_YOUR ASSIGNMENT_:
From the entries below, copy every line that holds the word "left".
· · · · ·
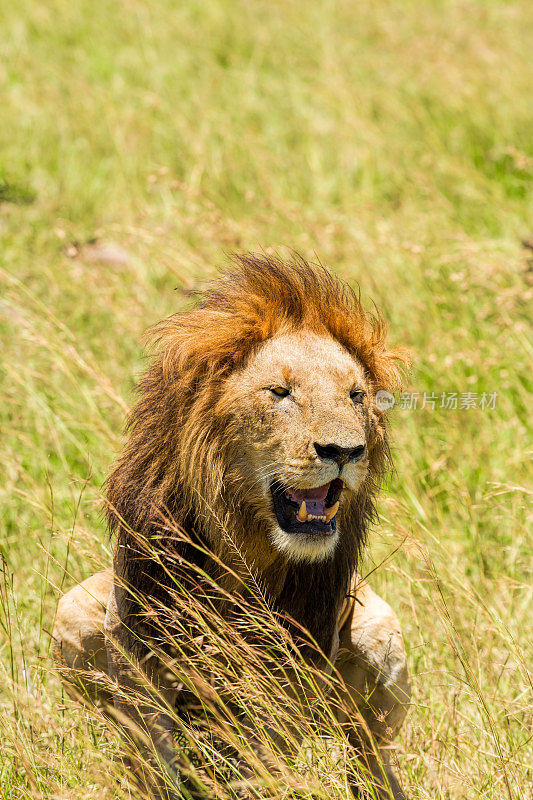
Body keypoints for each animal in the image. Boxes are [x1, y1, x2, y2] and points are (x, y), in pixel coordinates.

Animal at [52, 253, 412, 796]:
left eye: (355, 396)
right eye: (280, 392)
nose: (345, 451)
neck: (245, 548)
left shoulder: (287, 666)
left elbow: (260, 757)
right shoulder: (140, 647)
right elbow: (154, 757)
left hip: (380, 638)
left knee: (371, 755)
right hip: (71, 611)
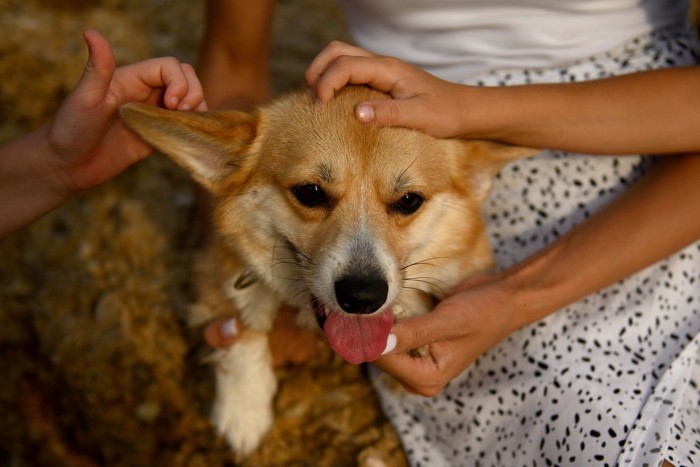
· · · · ·
_REPLY_:
left eye: (355, 396)
left shoulder: (287, 666)
left elbow: (260, 757)
left hip: (380, 638)
left knee: (371, 755)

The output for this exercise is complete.